How often does the oil get changed?

My range holds 40 litres. You can top up the oil on a regular basis and it'll stay fresh. I do mine every day. But you've got to make sure you don't burn your oil – if you burn anything in there, you have to start afresh. It's all about controlling your temperatures and not putting anything silly in there – no Mars bars or pizzas.

What's your busiest time of the day and week?

It peaks about one o'clock. And the busiest day is still Friday – fish on Friday, has to be. People are brought up that way.

Do you enjoy the work?

It's a job like any other but you have to enjoy it to do it. I've always been proud of the fact I can do it and do it well. I always thought it was a challenge to get the nicest bit of fish out of the pan.

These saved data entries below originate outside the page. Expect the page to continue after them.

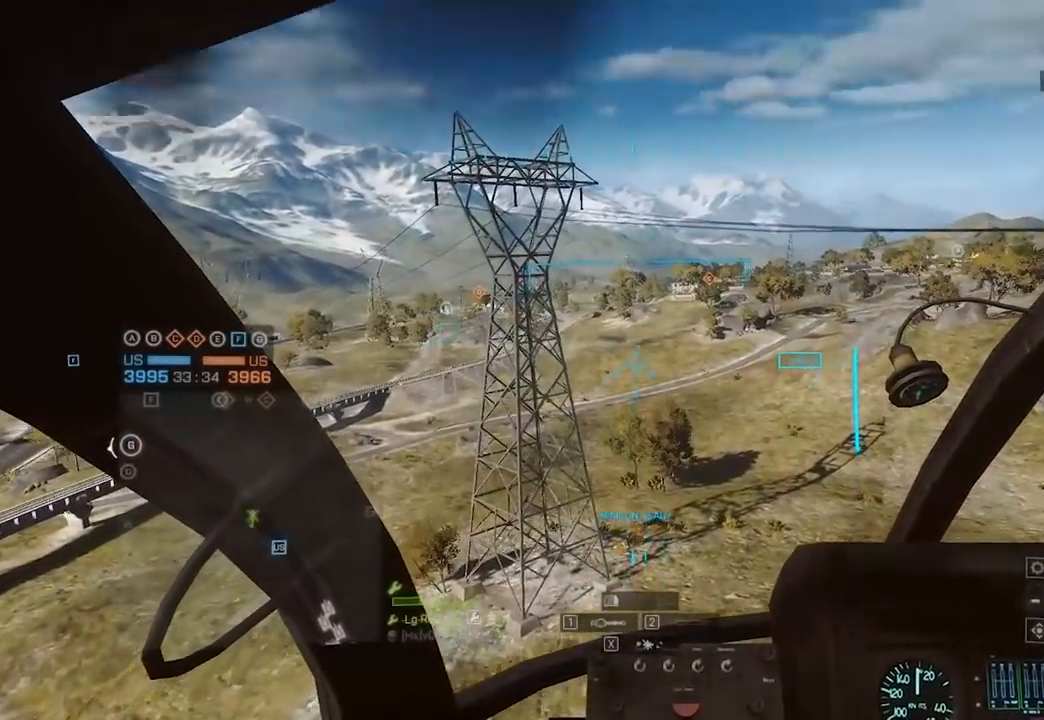
{"keys": [], "mouse": [], "events": []}
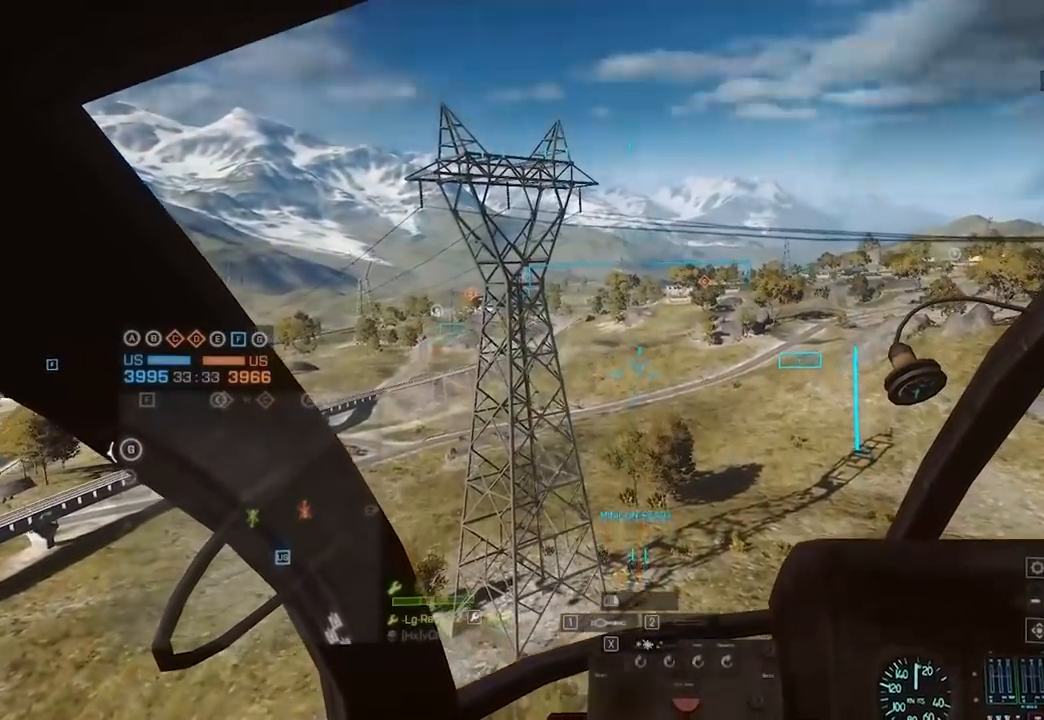
{"keys": [], "mouse": [], "events": []}
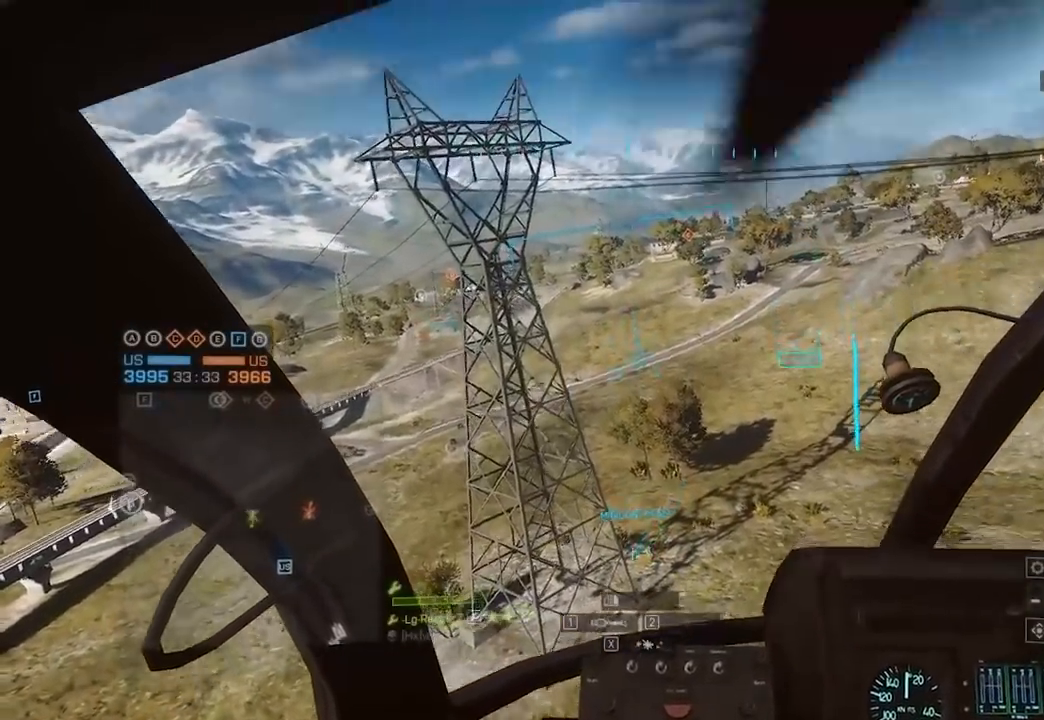
{"keys": ["d", "w"], "mouse": [], "events": [[33, "c", "down"], [33, "d", "down"], [33, "w", "down"], [233, "c", "up"], [317, "c", "down"], [467, "c", "up"]]}
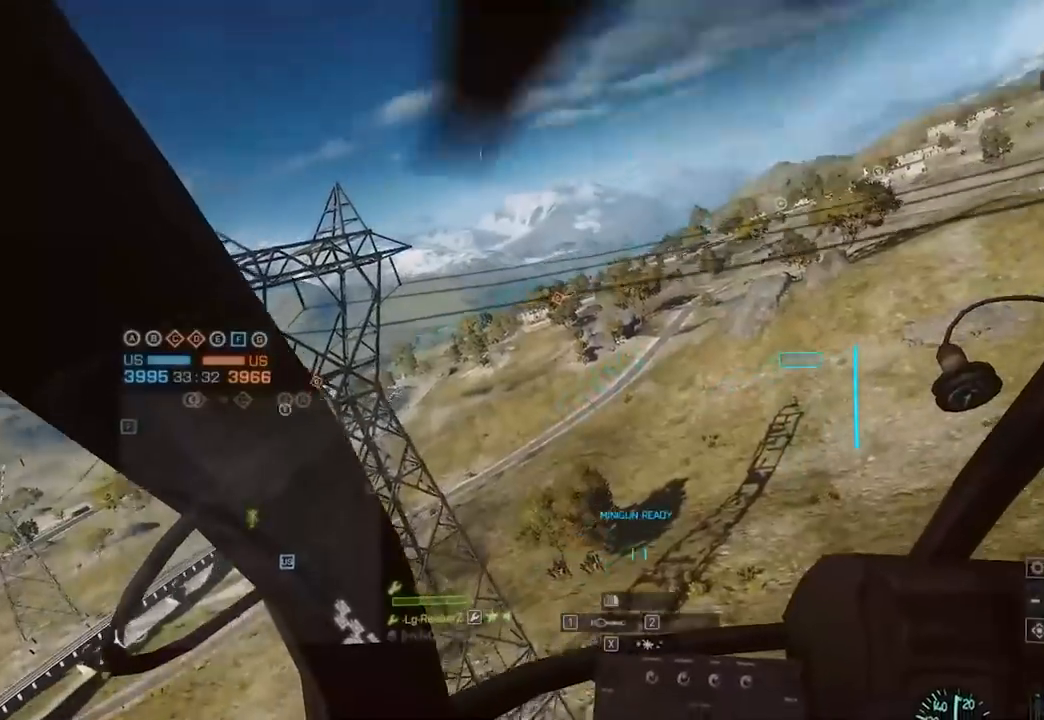
{"keys": [], "mouse": [], "events": [[167, "d", "up"], [167, "w", "up"]]}
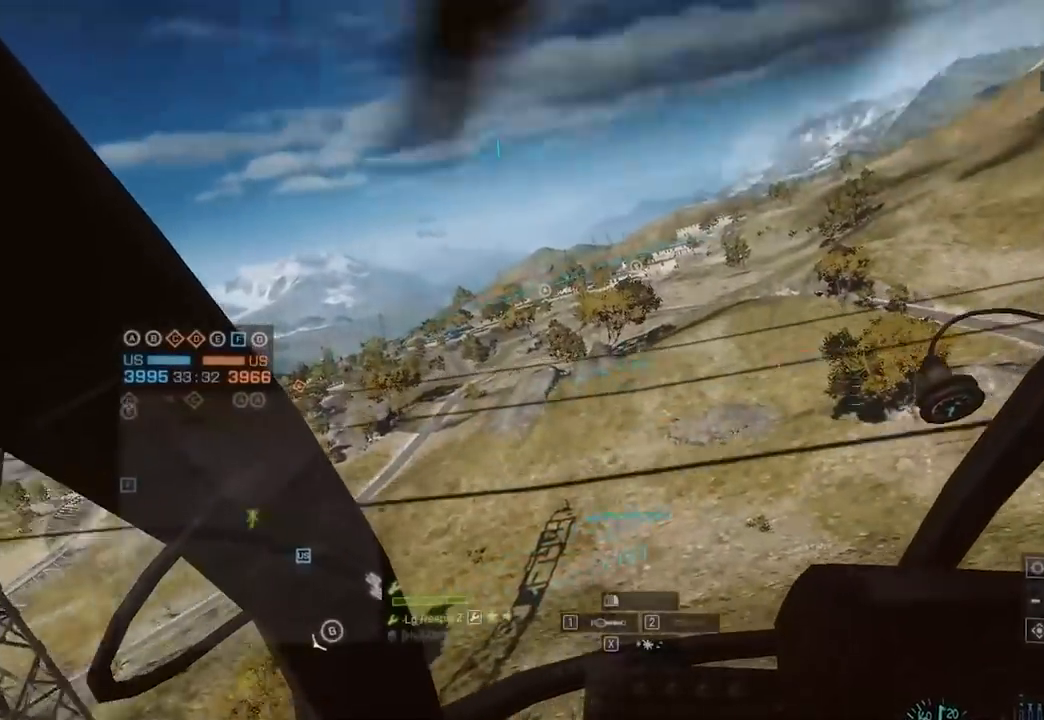
{"keys": [], "mouse": [], "events": []}
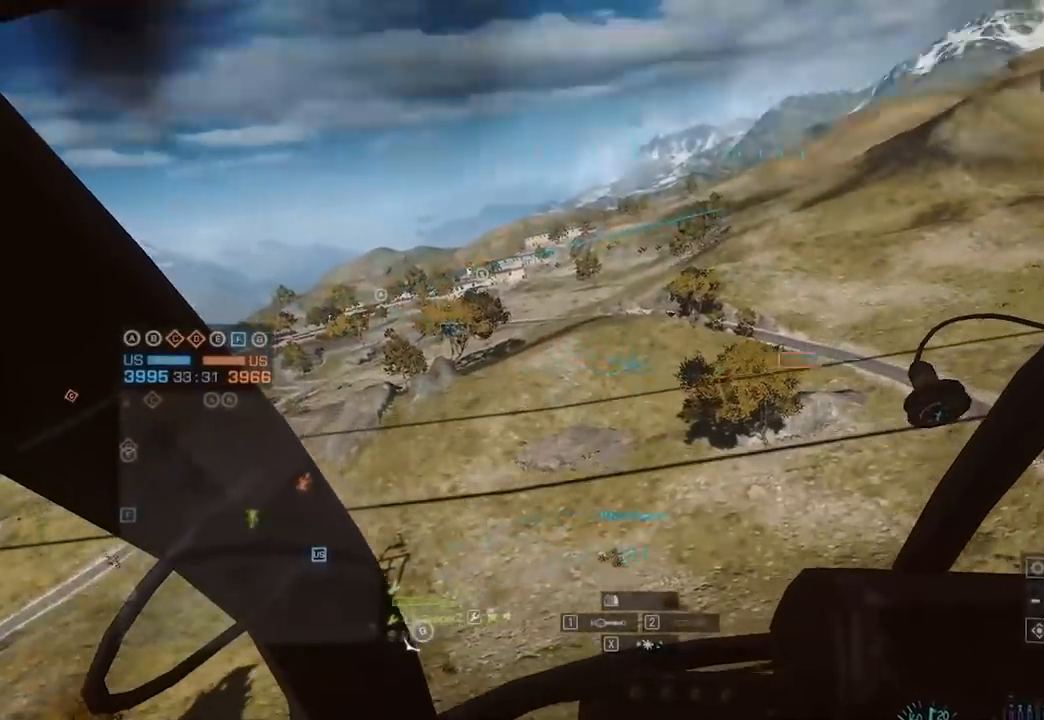
{"keys": ["d", "w"], "mouse": [], "events": [[250, "w", "down"], [283, "d", "down"]]}
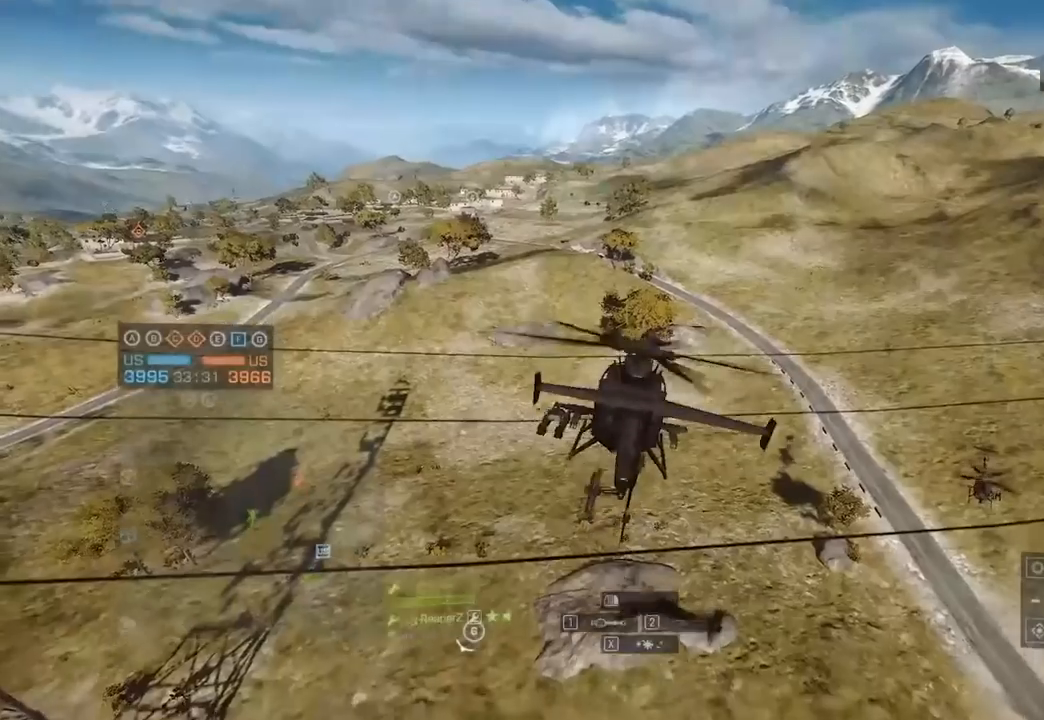
{"keys": ["d", "w"], "mouse": [], "events": [[33, "c", "down"], [117, "c", "up"], [217, "c", "down"], [383, "c", "up"]]}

What do think the future is for the fish and chips trade?

I think the future's bleak. The old traditional family businesses, they're dying out. Fish and chip shops aren't opening – they're closing, especially in London. Fish and chips was cheap man's food but if you look at the price of fish nowadays it really is the top end of the market. Fish will cost you more than meat now. Your fish and chip restaurant may survive but for a fish and chip shop, it's hard going.

Finally – pickled eggs. How often does the jar get opened?

Come in when you're drunk on a Friday night, you'll buy a pickled egg. People bet each other they can't eat one. The eggs would probably keep forever, but I get through about a jar a week.